Roberto Denis, Nevada Power senior vice president, says comparison of his company's project to Mohave is unfair. The Mohave plant was built during the 1960s, and had virtually no emissions-control equipment.
"Today, that's not permissible," he says. "Our plant will be the cleanest coal plant built in the Western United States."
Pollution from the Nevada Power project, designed to produce 1,500 megawatts of electricity, would be about 5 percent of the Mohave plant's, which produced about 1,600 megawatts, Denis said.
Las Vegas and its suburbs on average consume more than 5,400 megawatts at peak use in the summer when air conditioners are cranked up, he says. The demand is satisfied with 3,600 megawatts generated by Nevada Power and 1,800 megawatts purchased with contracts on the open market.
The winter average peak use is just half of the summer use.
LS Power and Nevada Power officials say excess capacity generated by their proposed plants in White Pine County can be sold on the grid. Spokesmen say transmission lines directly connecting the state's north and south energy grids for the first time will be crucial to meeting future Las Vegas demand.
LS Power will reserve 200 megawatts of capacity on its transmission line for wind power generated in White Pine County, while Nevada Power will reserve 300 megawatts of capacity for wind power. Additionally, Denis says, his company's project will enable Southern Nevada to capture power generated through clean, renewable geothermal plants in Northern Nevada.
Wagner, with the Utah Sierra Club, says the industry is painting a rosy picture, but doesn't say there are likely to be real consequences down the road.
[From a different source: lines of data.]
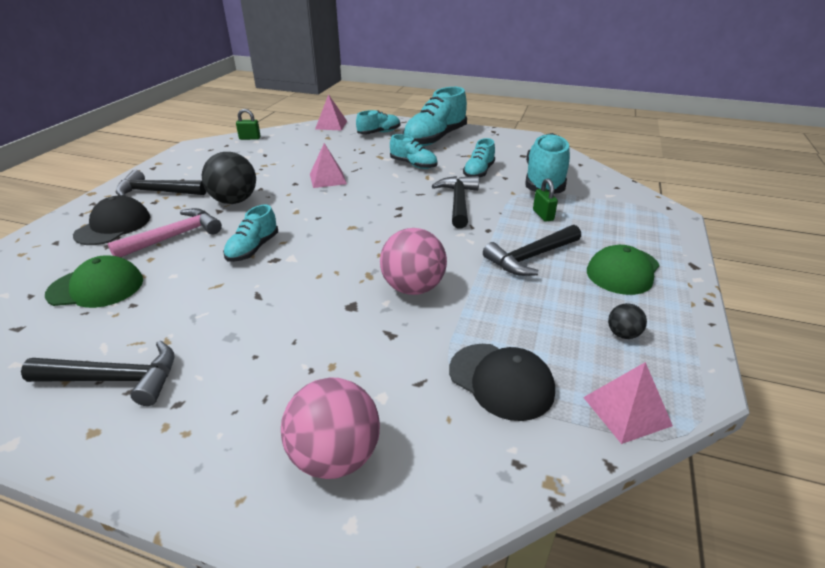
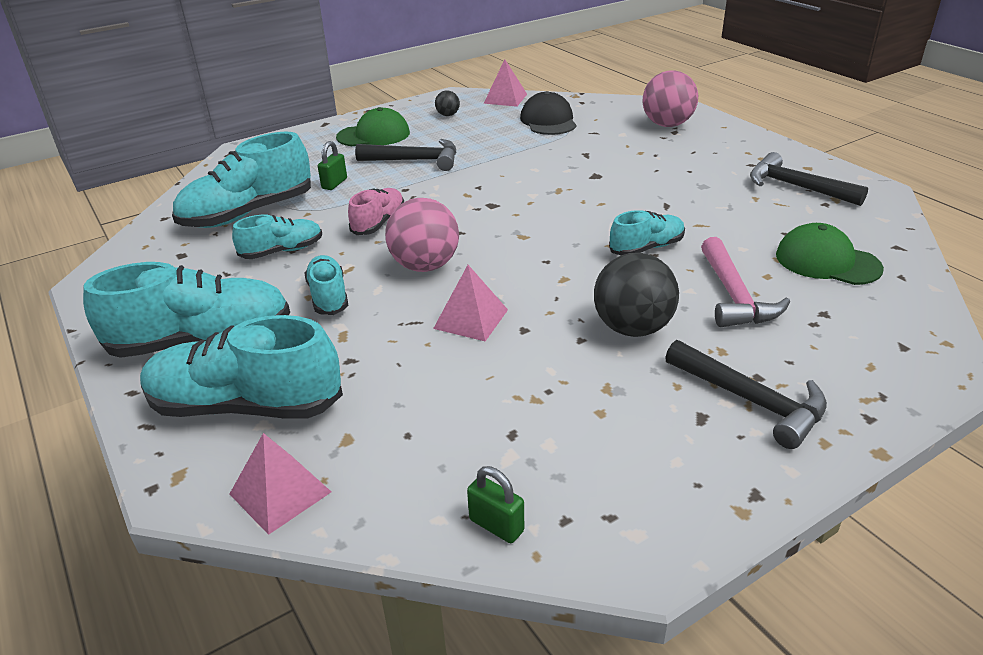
camera: 140 degrees left, 0 degrees up
black cap [73,196,150,245] -> none
pink hammer [108,208,222,257] -> pink hammer turned 90 degrees counterclockwise [701,237,790,327]
turquoise shoe [356,110,400,134] -> turquoise shoe [140,315,343,419], size x1.80
pink ball [380,228,447,295] -> pink ball moved to [385,198,459,272]
black hammer [432,176,479,229] -> pink shoe [348,188,404,235]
At least in part, scientists blame global warming on carbon building up in the atmosphere. Carbon is a by-product of burning fossil fuels such as coal.
While the Bush administration has made it easier to build coal plants now, the costs for controlling coal emissions are going to be passed on to ratepayers in the future, Wagner says.
"It's all part of the coal rush that's going on," he says. "There's 120 new coal plants slated to open around the country Many of these plants tend to be built in very remote rural areas and have to have huge transmission lines to bring the power to urban areas."
Ultimately, a "carbon tax" or new carbon-control technologies will have to be installed, and utility customers will have to pay those costs, Wagner says.
That concern is echoed by Eric Witkoski, the Nevada consumer advocate, who has a statutory responsibility to look out for ratepayers:
"There are concerns because they (Nevada Power officials) are proposing a $3 billion plant. The proposal is similar to what LS Power has on the drawing board at this point. I don't know if there's room for two power plants."
Pollution issues may have to be considered when looking at the financial picture, he says.
"Are we going to be looking at a carbon tax or something?" Witkoski asks. "That's where you do get to the heart of the analysis."
He adds that the construction of the transmission plants does have the potential to spur sales of renewable "green" energy from wind or geothermal sources to Las Vegas.
Wagner, however, is skeptical about the energy companies' commitment to such sources.
"For every coal-fired power plant you see approved, that just throws a big wet rag on the market for renewable energy," he says. "The market will be saturated with fossil fuel-based electricity."
Those concerns, however, are a world away from John Chachas, a White Pine County commissioner. The cash-strapped county, with a population of fewer than 10,000, is hungry for investment. Two power-plant projects make Chachas twice as happy.
"There's water. There's air quality. There's wide-open spaces," he says. "If they both want to come here, the doors are open."